Il rappelle que l'association apolitique «Free Speech for People» a lancé le 27 janvier une campagne pour sa destitution. L'organisation «Citizens for Responsibility and Ethics» à Washington constitue elle aussi un dossier et ses juristes ont introduit une action en justice suite aux multiples violations de la clause d'inéligibilité. L'association dénonce le fait que Trump continue de percevoir de l'argent de gouvernements étrangers via son groupe Trump Organization.
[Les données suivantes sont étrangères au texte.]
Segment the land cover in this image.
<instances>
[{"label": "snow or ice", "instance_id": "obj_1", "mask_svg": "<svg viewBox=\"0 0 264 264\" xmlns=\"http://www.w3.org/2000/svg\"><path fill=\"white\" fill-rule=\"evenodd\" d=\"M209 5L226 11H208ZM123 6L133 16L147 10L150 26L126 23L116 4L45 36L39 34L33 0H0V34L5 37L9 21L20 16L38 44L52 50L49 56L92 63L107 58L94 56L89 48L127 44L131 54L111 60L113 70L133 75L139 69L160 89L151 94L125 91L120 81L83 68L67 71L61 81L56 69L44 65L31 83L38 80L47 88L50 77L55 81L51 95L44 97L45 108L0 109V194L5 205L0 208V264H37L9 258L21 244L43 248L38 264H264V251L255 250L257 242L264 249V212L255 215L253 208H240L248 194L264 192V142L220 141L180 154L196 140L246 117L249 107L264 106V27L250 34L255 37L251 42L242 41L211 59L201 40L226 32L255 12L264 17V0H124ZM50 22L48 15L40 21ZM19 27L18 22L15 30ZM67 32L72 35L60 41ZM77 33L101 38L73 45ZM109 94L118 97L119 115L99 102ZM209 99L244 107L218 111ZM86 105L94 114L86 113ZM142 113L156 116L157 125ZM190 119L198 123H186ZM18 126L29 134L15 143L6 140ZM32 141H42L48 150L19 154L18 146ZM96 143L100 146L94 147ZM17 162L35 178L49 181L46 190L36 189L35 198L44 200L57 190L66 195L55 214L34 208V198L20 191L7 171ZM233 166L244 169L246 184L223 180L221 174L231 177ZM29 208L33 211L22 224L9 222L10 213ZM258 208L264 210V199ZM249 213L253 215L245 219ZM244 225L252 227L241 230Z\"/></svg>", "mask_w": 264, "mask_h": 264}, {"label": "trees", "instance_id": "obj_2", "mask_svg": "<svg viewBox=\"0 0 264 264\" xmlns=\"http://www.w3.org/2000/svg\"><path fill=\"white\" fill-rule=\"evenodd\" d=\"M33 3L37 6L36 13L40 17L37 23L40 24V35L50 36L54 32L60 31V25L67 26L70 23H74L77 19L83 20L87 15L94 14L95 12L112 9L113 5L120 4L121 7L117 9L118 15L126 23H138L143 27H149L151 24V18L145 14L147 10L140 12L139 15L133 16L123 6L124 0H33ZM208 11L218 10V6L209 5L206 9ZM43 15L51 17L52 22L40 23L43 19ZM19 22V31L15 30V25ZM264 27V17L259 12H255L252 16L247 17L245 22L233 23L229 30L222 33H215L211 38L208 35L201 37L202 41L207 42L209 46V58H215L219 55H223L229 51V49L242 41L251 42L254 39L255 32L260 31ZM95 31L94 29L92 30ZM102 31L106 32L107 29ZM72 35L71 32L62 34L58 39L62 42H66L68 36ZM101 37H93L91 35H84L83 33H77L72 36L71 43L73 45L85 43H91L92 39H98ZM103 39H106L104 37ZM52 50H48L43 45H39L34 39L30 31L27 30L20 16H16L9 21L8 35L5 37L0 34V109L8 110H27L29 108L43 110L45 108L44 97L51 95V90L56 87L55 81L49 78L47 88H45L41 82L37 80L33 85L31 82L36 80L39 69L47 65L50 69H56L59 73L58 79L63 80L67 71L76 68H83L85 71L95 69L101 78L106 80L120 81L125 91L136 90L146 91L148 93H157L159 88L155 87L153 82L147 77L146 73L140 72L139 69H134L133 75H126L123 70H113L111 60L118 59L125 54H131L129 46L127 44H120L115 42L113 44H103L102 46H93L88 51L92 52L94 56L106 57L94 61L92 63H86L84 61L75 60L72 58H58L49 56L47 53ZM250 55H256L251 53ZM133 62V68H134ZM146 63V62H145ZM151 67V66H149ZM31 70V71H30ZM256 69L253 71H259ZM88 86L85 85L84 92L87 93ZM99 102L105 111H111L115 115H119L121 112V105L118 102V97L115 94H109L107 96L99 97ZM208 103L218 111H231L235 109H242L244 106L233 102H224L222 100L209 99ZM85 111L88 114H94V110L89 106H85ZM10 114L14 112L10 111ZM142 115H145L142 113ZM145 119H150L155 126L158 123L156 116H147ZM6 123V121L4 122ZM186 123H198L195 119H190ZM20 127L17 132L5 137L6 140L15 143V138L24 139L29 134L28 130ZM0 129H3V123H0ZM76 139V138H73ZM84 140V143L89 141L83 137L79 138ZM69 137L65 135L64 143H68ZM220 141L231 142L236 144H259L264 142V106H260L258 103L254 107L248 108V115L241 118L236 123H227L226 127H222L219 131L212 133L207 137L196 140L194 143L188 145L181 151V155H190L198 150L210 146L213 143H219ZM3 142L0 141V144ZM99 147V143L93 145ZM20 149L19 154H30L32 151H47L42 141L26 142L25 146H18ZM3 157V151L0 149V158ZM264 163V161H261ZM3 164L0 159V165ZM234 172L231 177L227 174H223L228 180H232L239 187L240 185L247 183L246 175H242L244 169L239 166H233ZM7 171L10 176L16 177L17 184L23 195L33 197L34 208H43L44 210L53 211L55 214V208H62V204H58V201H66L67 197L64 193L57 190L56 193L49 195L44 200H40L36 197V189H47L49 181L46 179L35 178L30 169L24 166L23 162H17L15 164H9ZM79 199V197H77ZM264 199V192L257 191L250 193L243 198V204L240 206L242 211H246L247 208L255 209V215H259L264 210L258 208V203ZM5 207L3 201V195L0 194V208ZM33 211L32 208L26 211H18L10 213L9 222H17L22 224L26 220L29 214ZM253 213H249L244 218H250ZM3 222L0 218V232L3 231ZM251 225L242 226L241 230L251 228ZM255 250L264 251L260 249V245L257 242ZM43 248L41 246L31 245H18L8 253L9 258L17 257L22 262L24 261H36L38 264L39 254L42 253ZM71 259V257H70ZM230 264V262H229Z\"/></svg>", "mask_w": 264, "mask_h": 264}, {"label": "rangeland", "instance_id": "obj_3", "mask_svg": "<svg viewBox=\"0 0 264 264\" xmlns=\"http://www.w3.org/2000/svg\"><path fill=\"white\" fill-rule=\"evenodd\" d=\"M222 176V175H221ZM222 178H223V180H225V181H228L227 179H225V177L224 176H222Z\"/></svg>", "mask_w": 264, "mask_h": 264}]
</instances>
Et le fait que Trump place ses propres intérêts financiers devant ceux du pays ou son étrange alliance avec Poutine justifieraient une destitution, souligne Robert Kuttner. Il pourrait également être accusé de délit d'initié, selon lui. L'écrivain termine: «Étant donné le danger qu'il représente pour la république et pour le parti républicain, la destitution de Donald Trump n'est qu'une question de temps. La question est de savoir quelles catastrophes l'Amérique devra surmonter d'ici là.»

Dès son élection

La question de la destitution de Trump est devenue récurrente dès son élection. Ainsi le 11 novembre dernier déjà, Alan Lichtman, le fameux professeur de sciences politiques qui avait pronostiqué la victoire du Républicain, avait déjà lancé que le président devrait faire face à cette procédure.

«D'abord parce que toute sa vie Donald Trump a pris des libertés avec la loi, par exemple, il a utilisé sa fondation caritative pour régler ses dettes personnelles, et ensuite parce que les Républicains, qui contrôlent le Congrès, sont nerveux», expliquait-il dans le Washington Post. Il indiquait encore: «Je suis assez certain que Trump donnera des motifs pour lancer sa destitution, soit en faisant quelque chose qui met en danger la sécurité nationale, soit parce que cela va l'avantager financièrement.»

Plus récemment, le 1er janvier dernier, Europe 1 annonçait que le Congrès pourrait lancer une procédure d'impeachment contre le président. Toutes les conditions sont réunies, estimaient des experts, car il a trop de conflits d'intérêts avec son empire immobilier. En outre, les Républicains préféreraient nettement voir à la Maison Blanche le vice-président Mike Pence, un conservateur sans surprises et totalement prévisible.

Plaider l'incapacité?

Le 9 janvier, un journaliste du Washington Post a de son côté proposé une autre méthode pour se débarrasser du président. En vertu du 25e amendement, le vice-président, et «une majorité de fonctionnaires des départements exécutifs» peuvent déposer une déclaration écrite aux présidents des deux Chambres les avisant que le président est dans l'incapacité d'exercer son travail. Le président, alors, peut contester cette incapacité. Ce serait alors au Congrès de trancher.

Pour rappel, la procédure de destitution est prévue par l'article II de la Constitution américaine et stipule que «le président, le vice-président et tous les fonctionnaires civils des États-Unis seront destitués de leurs charges sur mise en accusation et condamnation pour trahison, corruption ou autres crimes et délits majeurs». La Chambre des représentants à la majorité doit enclencher la procédure pour «mettre en accusation» et instruire le dossier. Ensuite, le Sénat juge. Il faut que les deux tiers des sénateurs votent en faveur de la destitution pour que la procédure aille à son terme.

Peu probable

On est donc encore loin d'une destitution car la procédure est longue et complexe. Les républicains auront-ils envie de provoquer un chaos institutionnel alors qu'ils disposent de tous les pouvoirs?, se demande du coup le Nouvel Obs. Un avis partagé par Corentin Sellin, historien et spécialiste des USA, interrogé par BFMTV: «De fait, est-ce que l'on imagine une Chambre des représentants républicaine et un Sénat républicain voter l'impeachment? La réponse est non. Et à court terme, ils n'ont aucune raison de le faire.»